Community
Pick of the Week at NebulaGraph - FETCH Syntax Goes Further with New Features
Normally the weekly issue covers Feature Explanation and Community Q&As. If something major happens, it will also be covered in the additional Events of the Week section.
Feature Explanation
This week, the FETCH
syntax has been armed with new features that let you retrieve the properties of multiple vertices for all their tags and facilitate your query for properties of multiple vertices further.
In NebulaGraph, the FETCH
syntax is used to query the properties of a vertex or an edge. Together with the variable and the pipe features, its new features make the FETCH
syntax more powerful in querying the properties of vertices.
Now, let's see what the FETCH
syntax is able to do.
Scenario #1: Retrieve all the properties from vertices for all their tags.
For example, we have two vertices and their IDs are 21 and 20 and we want to query all the properties of both vertices for all their tags and order the result by vertex ID. We cannot do that before, because the FETCH
syntax cannot be used to retrieve properties from multiple vertices for more than one tag.
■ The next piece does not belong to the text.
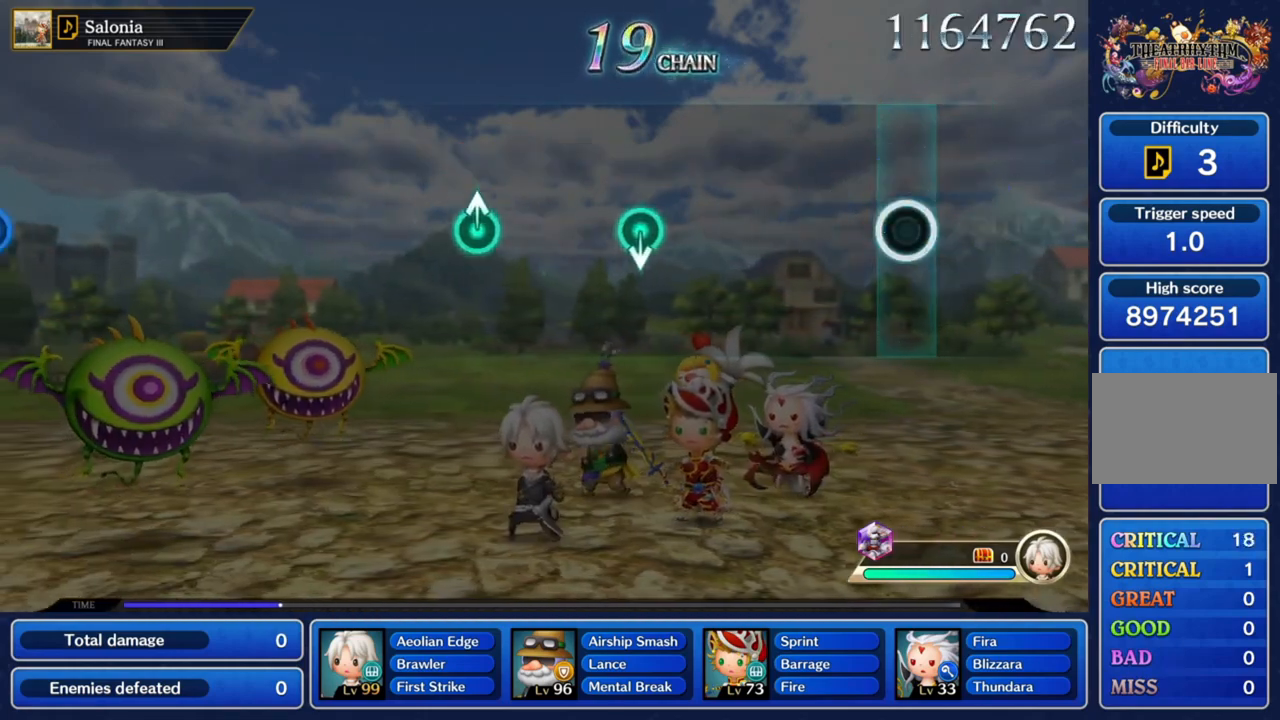
{"buttons": [], "left_stick": "center", "right_stick": "center", "events": []}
But now, we can use the FETCH PROP ON * 21, 20;
statement to get it done, as shown in the following figure.
Before this update, when you used the FETCH syntax to retrieve the properties from two vertices for two tags, such as FETCH PROP ON t1, t2 20, 21;
as shown in the following figure, an error was returned.
Scenarios #2: Use pipe to pass vertex IDs.
Now the FETCH
syntax supports querying properties based on vertex IDs that were passed by the PIPE ( |
) feature. For example, run the YIELD 20 AS id | FETCH PROP ON t2 $-.id;
statement to pass the id variable as the input of the FETCH statement, as shown in the following figure.
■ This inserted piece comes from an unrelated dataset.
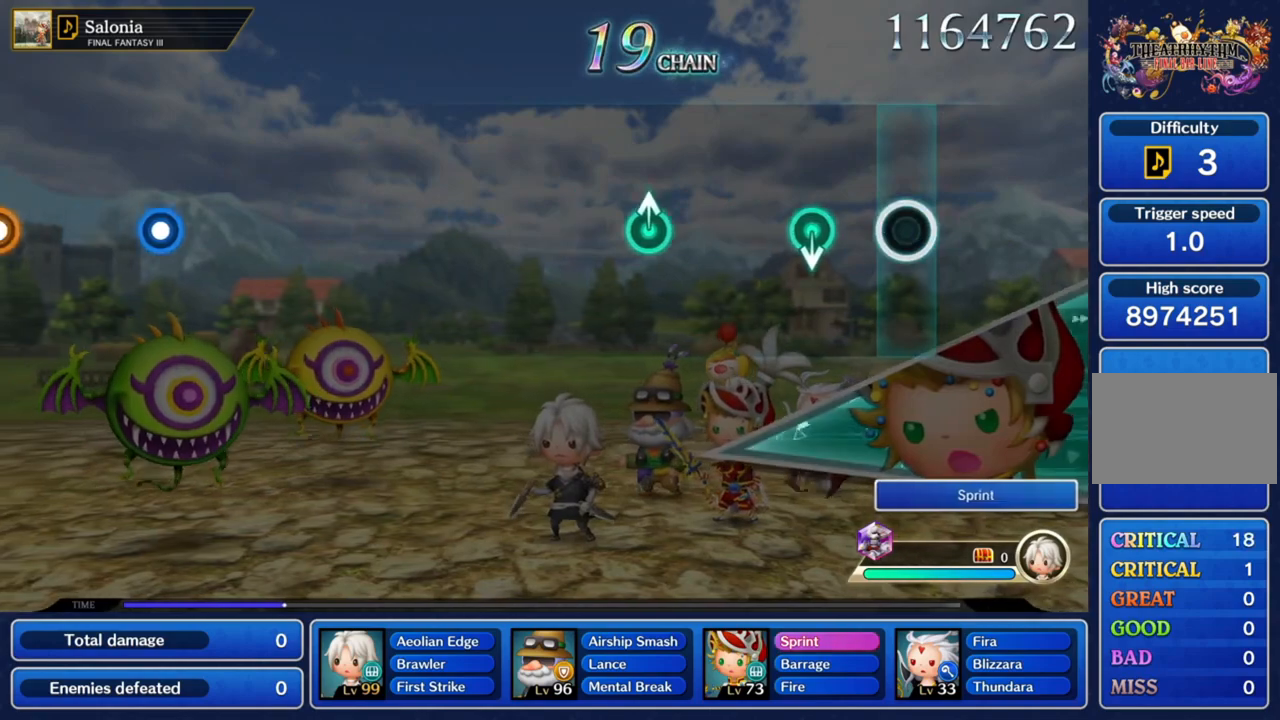
{"buttons": [], "left_stick": "center", "right_stick": "center", "events": []}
With this new feature, you can use the GO
syntax and the FETCH
syntax in one statement.
Scenarios #3: Use a variable to store vertex IDs.
This update enables you to store the queried vertex IDs as a variable and then retrieve the properties from the vertices for multiple tags by using the variable. For example, run the statements as follows and you will get the properties for the vertex (vid 20), as shown in the following figure.
$var = YIELD 20 AS id;
FETCH PROP ON t2, t3 $var.id;
Community Q&A
Q: My computer configurations are 32 GB memory and 16 cores. When I used importer to import data, the speed was about 10,000 rows per second. Is that reasonable? Is there anything I can do to speed up the data import?
A: If this is your first time to import data into NebulaGraph, we recommend that you delete the indexes from the data and then use the REBUILD INDEX statement to rebuild the indexes after the data is imported.
For the dataset to be imported, its indexes will reduce the import speed, because when a data record is imported, its index row will be the first one to be detected, and if most data in the dataset is unordered and the dataset size is large, more time will be consumed to detect such index rows. To avoid such problems, there are two options:
- ( Recommended ) Follow these steps: import data, create indexes, and then rebuild indexes.
- Import data in batch, a certain magnitude each time, and then perform compact after the import.
As per your case, it is unreasonable that the import speed is only tens of thousand of rows per second. The normal speed is:
- for import without indexes: 300 - 500 thousand rows per second
- for import with indexes: about 100 thousand rows per second.